We successfully take all 3 words.

This works because a dominates the rest after aggregation.

Example 2

Input:

3
aba
abcde
aba

For letter a:

Step Word Score Running Sum Taken
1 aba +1 1 yes
2 aba +1 2 yes
3 abcde -3 - stop

We stop before taking all words, since including abcde breaks dominance.

This demonstrates why greedy ordering is necessary: a globally “bad” word must be delayed or excluded even if it appears in the input early.

Complexity Analysis

Measure Complexity Explanation
Time O(5 · n log n) Each test sorts n word scores for each of 5 letters
Space O(n) Stores per-word transformed scores

The total input size across test cases is bounded, so the solution runs comfortably within limits. Sorting dominates runtime but remains efficient for 2 · 10^5 total words.

Test Cases

import sys, io

def solve(inp: str) -> str:
    sys.stdin = io.StringIO(inp)
    input = sys.stdin.readline

    def solve_case(words):
        best = 0
        for target in "abcde":
            vals = []
            for w in words:
                c = 0
                for ch in w:
                    c += 1 if ch == target else -1
                vals.append(c)
            vals.sort(reverse=True)
            s = 0
            cnt = 0
            for v in vals:
                if s + v <= 0:
                    break
                s += v
                cnt += 1
            best = max(best, cnt)
        return best

    t = int(input())
    out = []
    for _ in range(t):
        n = int(input())
        words = [input().strip() for _ in range(n)]
        out.append(str(solve_case(words)))
    return "\n".join(out)

# provided samples
assert solve("""6
3
bac
aaada
e
3
aba
abcde
aba
2
baba
baba
4
ab
ab
c
bc
5
cbdca
d
a
d
e
3
b
c
ca
""") == """3
2
0
2
3
2"""

# edge cases
assert solve("""1
1
abcde
""") == "0"

assert solve("""1
2
a
a
""") == "2"

assert solve("""1
3
abc
abc
abc
""") == "0"
Test input Expected output What it validates
single balanced word 0 no dominance possible
all identical single-letter words 2 greedy fully selects
symmetric full words 0 all letters cancel out

Edge Cases

A critical edge case is when every word is perfectly balanced like "abcde". For such input, every letter contributes equally, so every score is zero. The algorithm sorts zeros and immediately stops because the first addition already violates strict positivity.
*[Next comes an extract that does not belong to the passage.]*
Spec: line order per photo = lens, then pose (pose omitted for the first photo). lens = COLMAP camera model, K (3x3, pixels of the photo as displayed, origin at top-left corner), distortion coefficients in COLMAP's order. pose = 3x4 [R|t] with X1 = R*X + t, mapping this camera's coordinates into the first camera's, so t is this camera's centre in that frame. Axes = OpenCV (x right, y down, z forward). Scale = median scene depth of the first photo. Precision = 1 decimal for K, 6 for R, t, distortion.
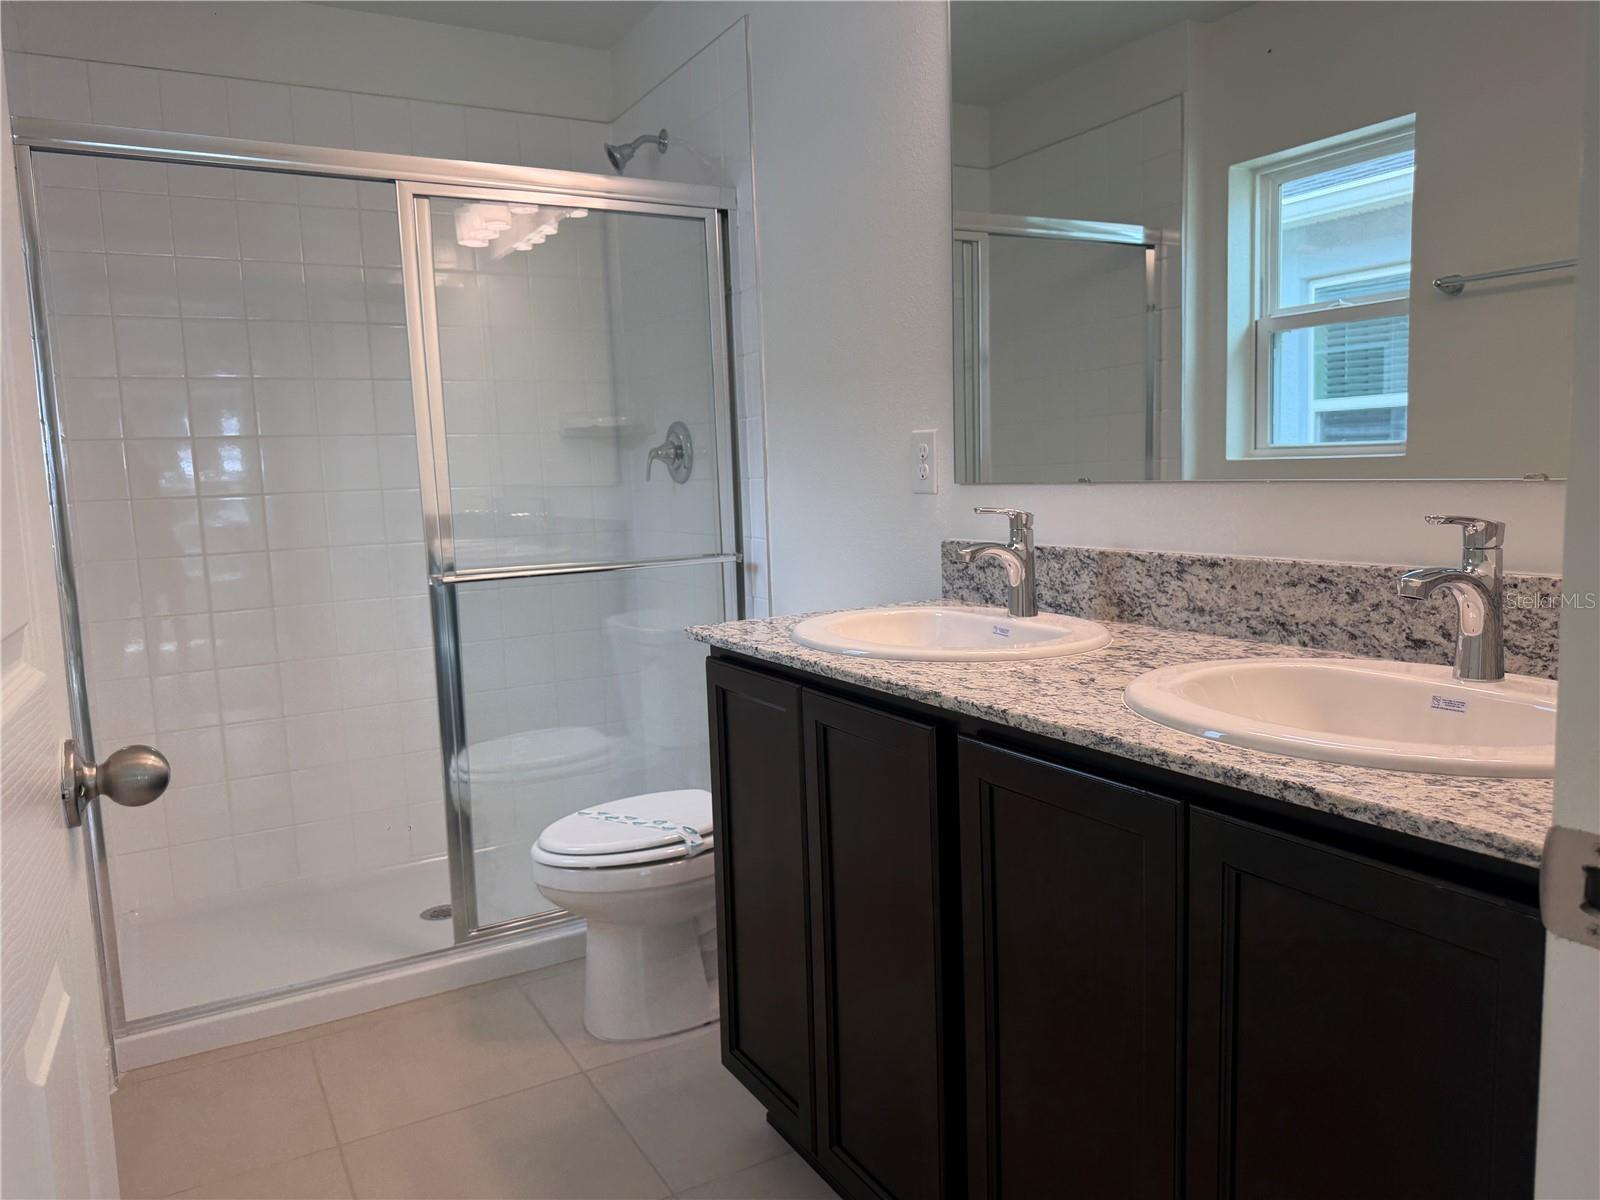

Another edge case is when all words consist of a single repeated letter, for example "a", "a", "a". For target letter a, every score is positive, so all words are taken. For other letters, all scores are negative, producing zero selections. The maximum correctly becomes the full count.

A third case is mixed dominance where a word strongly supports one letter but slightly harms it overall, forcing ordering effects. The sorting step ensures such words are placed correctly, and the prefix rule prevents invalid selections from creeping in later in the sequence.